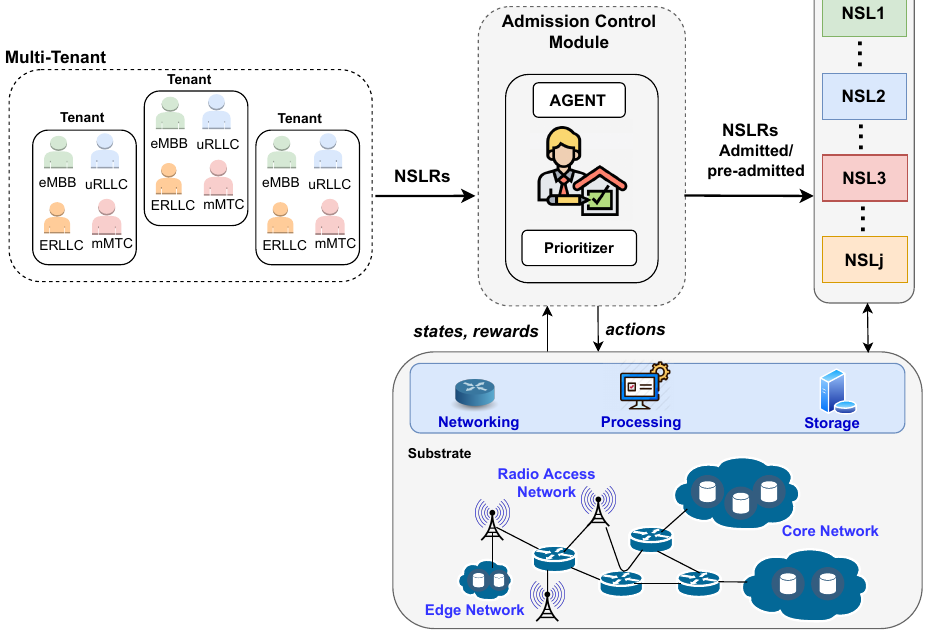
Figure 3. RL/DRL-based admission control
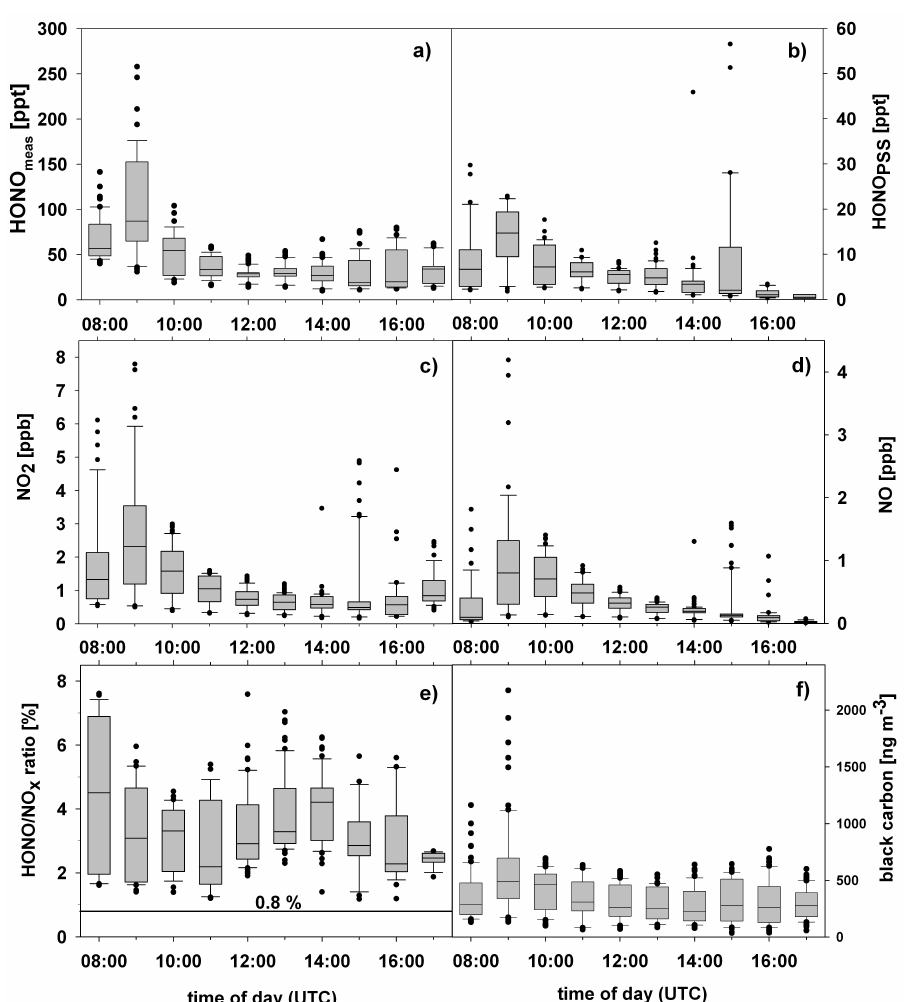
Fig. 2. Daytime cycles of (a) measured HONO mixing ratios, HONO meas (b) calculated HONO mixing according to Eq. (1), HONO PSS (c) NO 2 and (d) NO mixing ratios as well as (e) HONO/NO x ratios with the value of 0.8% for direct emissions (Kurtenbach et al., 2001) marked as black line and black carbon concentration (f) . The boxes and whiskers represent a one hour time interval (centred in the middle) of five minute data (22–72 data points) of 7 cloud free days (21 ,22, 23, 25, 26, 27 November and 2 December). The upper ends of the boxes represent the 75th percentile, the lower bounds the 25th percentile and the line within the boxes the median. The upper whisker marks the last point within the 90th percentile and the lower whisker that of the 10th percentile. Data points outside the 10th and 90th percentile are marked individually as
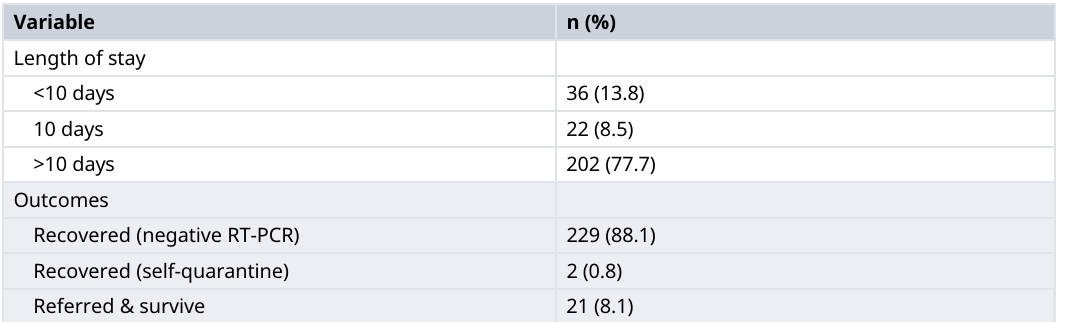
Table 3. Clinical outcomes of COVID-19 patients with diabetes mellitus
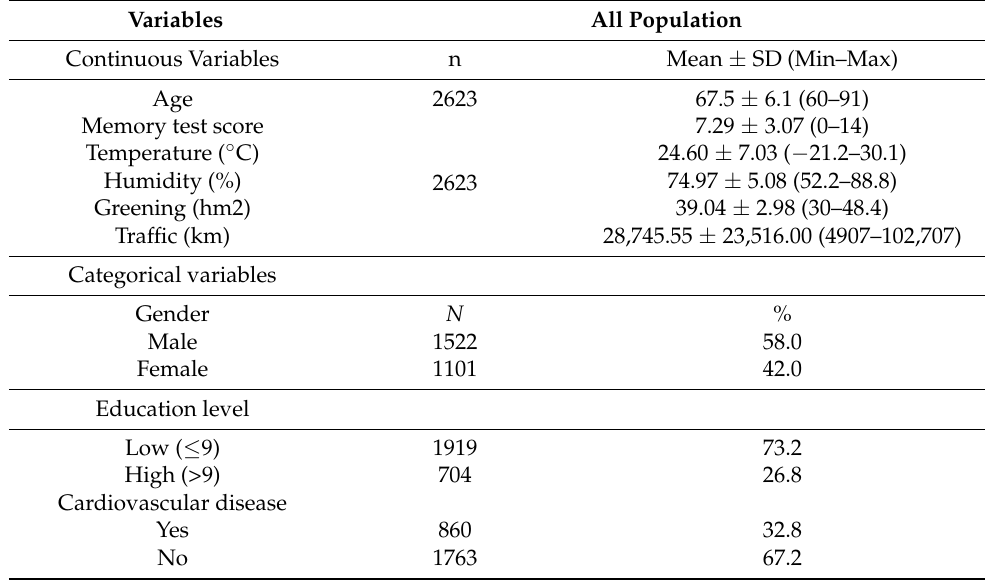
Table 1. Descriptive statistics of continuous and categorical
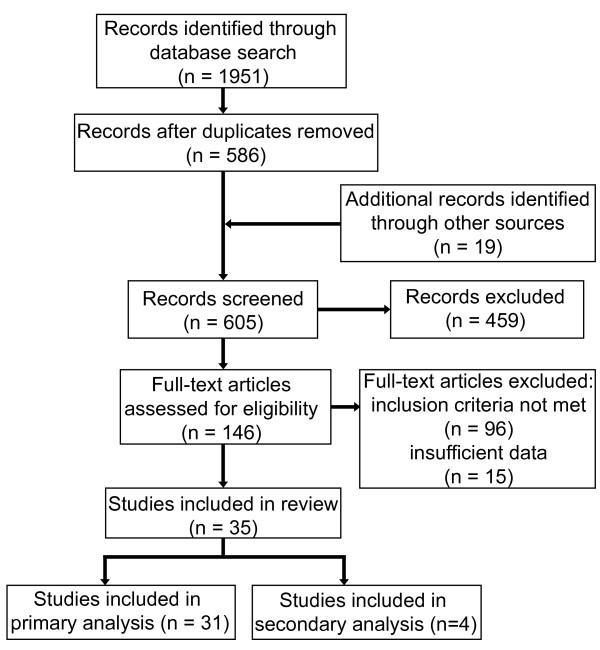
Flow chart of search results and study selection.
☆ ☆ ☆
What you are asked to do | If a line in the records above contains the word "Table", copy it.

Result |
Table 3. Clinical outcomes of COVID-19 patients with diabetes mellitus
Table 1. Descriptive statistics of continuous and categorical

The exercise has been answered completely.